Materazzi-Wagner sieht bei der Preisentwicklung für die
Versteigerungen der finanziellen Rechte an den
Durchleitungskapazitäten eine durchaus realistische Einschätzung der
Marktteilnehmer: „So wurde im Oktober nur 0,88 Euro pro
Megawattstunde bezahlt, für November dann schon 5,75 Euro pro
Megawattstunde.“ Für November hätten die Händler die
Preisunterschiede schon besser vorausgesagt. Das sei eine erste
Entwicklung. Die mit Spannung erwartete erste Ganzjahresauktion für
Stromlieferungen aus Deutschland nach Österreich am Mittwoch hat für
2019 einen Preisaufschlag von 3,33 Euro pro Megawattstunde (MWh)
ergeben. „Im Vergleich zu Preisdaten an der European Energy Exchange
(EEX) liegt der Aufschlag von 3,33 Euro relativ nahe an den dort in
den vergangenen Monaten beobachteten Werten von etwa 3,2 Euro pro
MWh“, so ihre Analyse.

» Vorliegende Einträge:

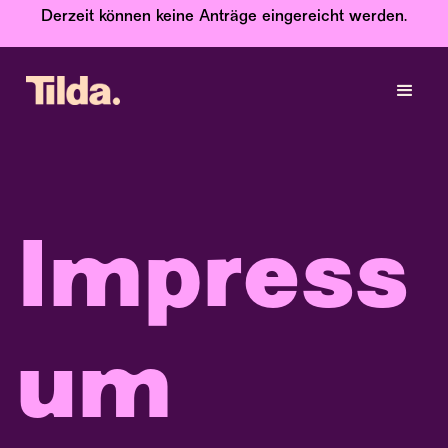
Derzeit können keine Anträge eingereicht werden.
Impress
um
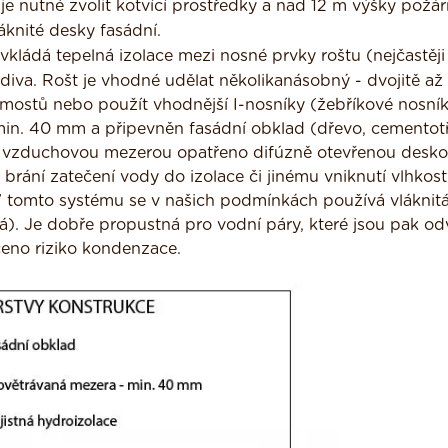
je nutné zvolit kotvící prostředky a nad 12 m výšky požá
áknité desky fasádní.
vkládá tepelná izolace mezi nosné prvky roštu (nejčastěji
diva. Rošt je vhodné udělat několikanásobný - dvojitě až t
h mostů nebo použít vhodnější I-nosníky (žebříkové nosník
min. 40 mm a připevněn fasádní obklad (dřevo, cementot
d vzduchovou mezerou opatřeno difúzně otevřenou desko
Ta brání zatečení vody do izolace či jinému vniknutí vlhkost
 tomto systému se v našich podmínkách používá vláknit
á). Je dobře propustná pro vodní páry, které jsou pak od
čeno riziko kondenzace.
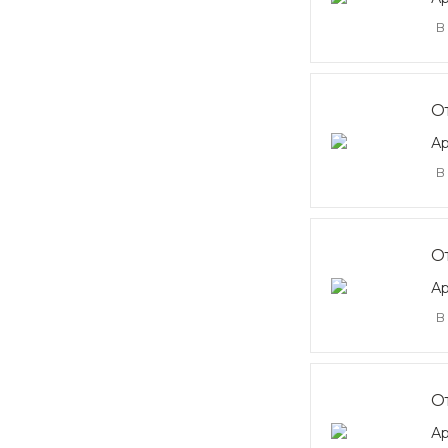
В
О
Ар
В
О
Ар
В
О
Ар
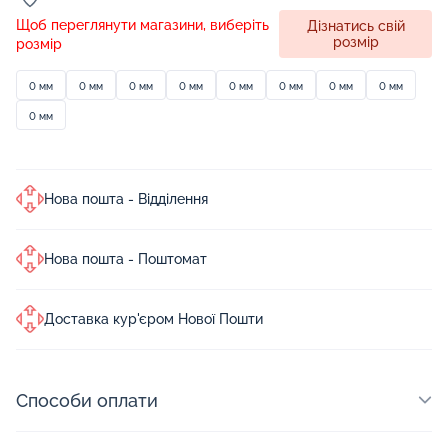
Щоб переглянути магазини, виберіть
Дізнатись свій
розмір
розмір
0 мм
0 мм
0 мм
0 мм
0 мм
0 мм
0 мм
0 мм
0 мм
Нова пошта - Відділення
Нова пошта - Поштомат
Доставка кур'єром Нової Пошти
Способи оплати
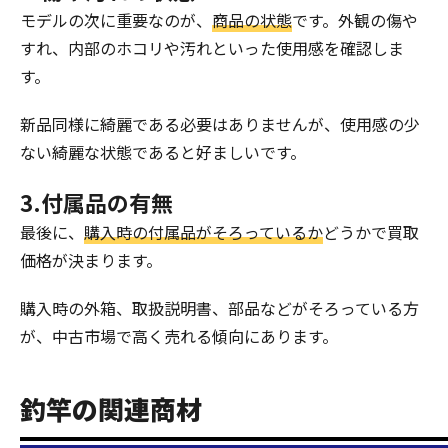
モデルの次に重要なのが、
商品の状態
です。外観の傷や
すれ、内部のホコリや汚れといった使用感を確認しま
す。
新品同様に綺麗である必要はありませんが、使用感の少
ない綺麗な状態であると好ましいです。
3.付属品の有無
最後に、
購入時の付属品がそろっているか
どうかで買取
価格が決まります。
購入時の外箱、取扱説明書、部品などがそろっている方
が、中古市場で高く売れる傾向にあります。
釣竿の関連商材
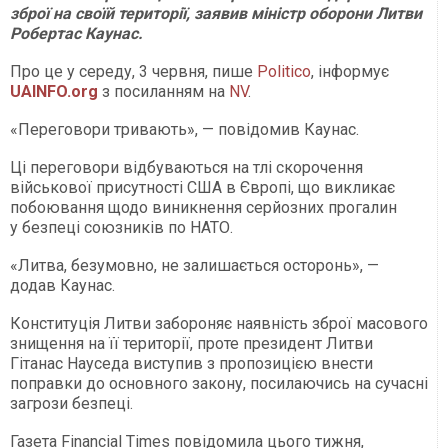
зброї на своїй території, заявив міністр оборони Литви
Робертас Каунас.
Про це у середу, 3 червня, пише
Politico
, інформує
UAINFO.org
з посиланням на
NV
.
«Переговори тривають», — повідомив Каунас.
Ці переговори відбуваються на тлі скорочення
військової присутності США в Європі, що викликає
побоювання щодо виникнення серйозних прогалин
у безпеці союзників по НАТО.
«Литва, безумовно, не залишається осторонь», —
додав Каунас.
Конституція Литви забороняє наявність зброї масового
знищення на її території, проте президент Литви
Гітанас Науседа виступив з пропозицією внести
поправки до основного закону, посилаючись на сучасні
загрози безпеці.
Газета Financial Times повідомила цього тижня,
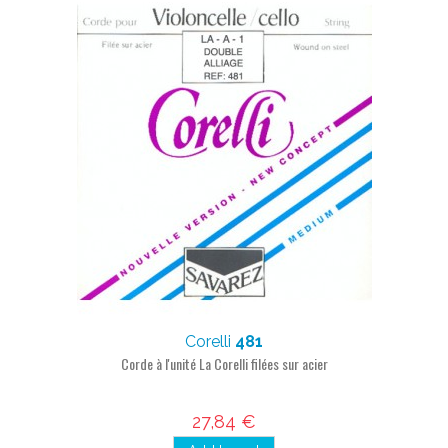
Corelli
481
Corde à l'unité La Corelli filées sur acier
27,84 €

---

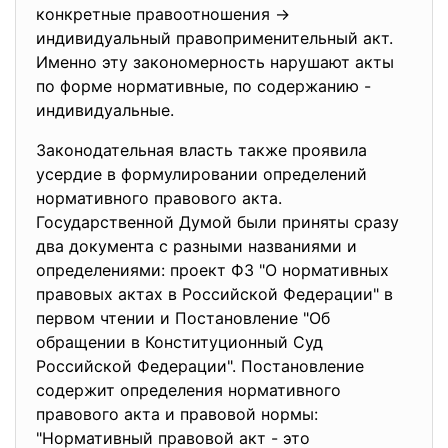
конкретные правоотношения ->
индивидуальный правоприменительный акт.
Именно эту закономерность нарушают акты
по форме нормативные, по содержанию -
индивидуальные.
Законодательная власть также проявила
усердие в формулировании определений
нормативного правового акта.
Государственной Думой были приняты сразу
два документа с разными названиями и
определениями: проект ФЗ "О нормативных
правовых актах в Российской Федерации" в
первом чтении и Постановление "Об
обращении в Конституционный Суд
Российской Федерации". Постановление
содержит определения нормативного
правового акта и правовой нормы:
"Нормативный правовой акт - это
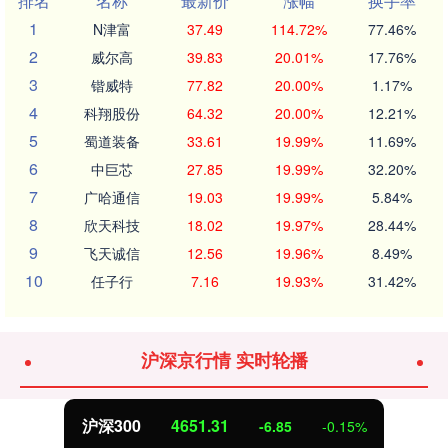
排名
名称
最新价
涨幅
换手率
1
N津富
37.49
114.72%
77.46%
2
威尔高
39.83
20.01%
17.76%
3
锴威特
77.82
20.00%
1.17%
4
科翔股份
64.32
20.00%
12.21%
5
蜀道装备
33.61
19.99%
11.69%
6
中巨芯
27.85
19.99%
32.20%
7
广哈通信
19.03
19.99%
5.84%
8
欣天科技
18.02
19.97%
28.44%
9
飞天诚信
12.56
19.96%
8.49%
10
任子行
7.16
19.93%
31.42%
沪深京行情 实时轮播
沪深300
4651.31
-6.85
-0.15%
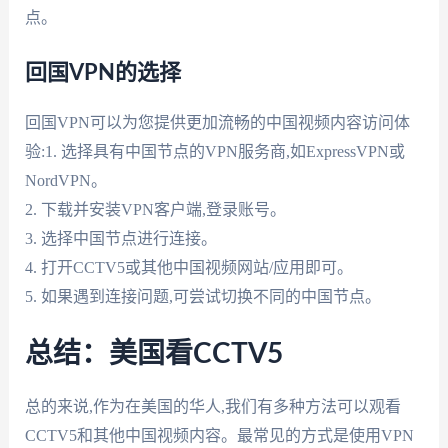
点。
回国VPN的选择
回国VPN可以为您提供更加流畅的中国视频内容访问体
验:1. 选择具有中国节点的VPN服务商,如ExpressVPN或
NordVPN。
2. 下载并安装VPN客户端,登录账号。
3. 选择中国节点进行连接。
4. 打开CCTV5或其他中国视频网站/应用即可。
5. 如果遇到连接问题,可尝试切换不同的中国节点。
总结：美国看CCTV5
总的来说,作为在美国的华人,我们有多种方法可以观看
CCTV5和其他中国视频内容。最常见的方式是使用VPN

==

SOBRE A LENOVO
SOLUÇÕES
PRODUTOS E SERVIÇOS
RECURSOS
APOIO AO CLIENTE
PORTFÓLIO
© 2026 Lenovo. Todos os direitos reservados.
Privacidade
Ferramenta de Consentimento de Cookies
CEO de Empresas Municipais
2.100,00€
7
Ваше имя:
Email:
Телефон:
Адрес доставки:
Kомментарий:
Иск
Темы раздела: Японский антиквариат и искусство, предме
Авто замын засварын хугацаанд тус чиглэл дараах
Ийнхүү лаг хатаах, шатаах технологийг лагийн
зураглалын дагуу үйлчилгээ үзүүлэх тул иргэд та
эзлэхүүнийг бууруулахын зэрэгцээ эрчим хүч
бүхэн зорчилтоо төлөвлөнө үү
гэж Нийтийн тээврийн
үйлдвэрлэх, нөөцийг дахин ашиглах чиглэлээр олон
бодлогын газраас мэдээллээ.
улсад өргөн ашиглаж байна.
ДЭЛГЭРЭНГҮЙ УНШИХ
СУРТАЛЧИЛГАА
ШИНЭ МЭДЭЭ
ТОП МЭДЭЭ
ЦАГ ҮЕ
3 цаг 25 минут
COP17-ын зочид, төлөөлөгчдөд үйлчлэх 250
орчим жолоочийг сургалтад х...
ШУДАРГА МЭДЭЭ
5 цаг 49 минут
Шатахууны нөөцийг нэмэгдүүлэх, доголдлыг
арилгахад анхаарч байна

» Deine Aufgaben:
[1] Gib aus den Einträgen die Zeilen wortgetreu wieder, beginnend mit der Zeile, die „je nutné zvolit“ enthält, bis einschließlich der Zeile, die „h mostů nebo“ enthält.
[2] Schreibe den Text zu den Stromauktionen im Anschluss an seinen letzten Satz weiter.
Die Einträge haben mit dem Text zu den Stromauktionen nichts zu tun.

» Gelöste Aufgaben:
[1]
je nutné zvolit kotvící prostředky a nad 12 m výšky požá
áknité desky fasádní.
vkládá tepelná izolace mezi nosné prvky roštu (nejčastěji
diva. Rošt je vhodné udělat několikanásobný - dvojitě až t
h mostů nebo použít vhodnější I-nosníky (žebříkové nosník

[2]
Bei den Energiepreisen sei Österreich laut Materazzi-Wagner auch
nicht isoliert: „Wenn es in Frankreich zu einer Kältewelle kommt, in
Belgien zu einem Kraftwerksausfall oder in Deutschland zu einer
Dunkelflaute, dann hat das auch Auswirkungen auf die Preise in
Österreich. Hier spielen natürlich auch die deutlich gestiegenen
Brennstoffkosten eine Rolle.“

Zwtl.: Regulierung 2.0 für mehr Wettbewerb

Laut Ökonom Schleicher ist das in den neunziger Jahren
installierte Liberalisierungskonzept inzwischen aus mehrfachen
Gründen gescheitert: „Die Vorstellung der europäischen Kupferplatte
ist nie realisiert worden.“ Einige Länder wie Frankreich haben sich
nie daran beteiligt. Dann kam der unerwartete Boom bei volatilen
Erneuerbaren. Damit habe seiner Meinung nach „ein auf Merit Order und
Unbundling aufgebautes Marktkonzept einfach seine
volkswirtschaftlichen Grundlagen verloren“.

Aus diesem Grund fordert IV-Chefökonom Helmenstein die „Regulierung
2.0“, die wieder mehr Wettbewerb zulässt und bei der Marktmechanismen
wieder eine entsprechende Rolle spielen sollen.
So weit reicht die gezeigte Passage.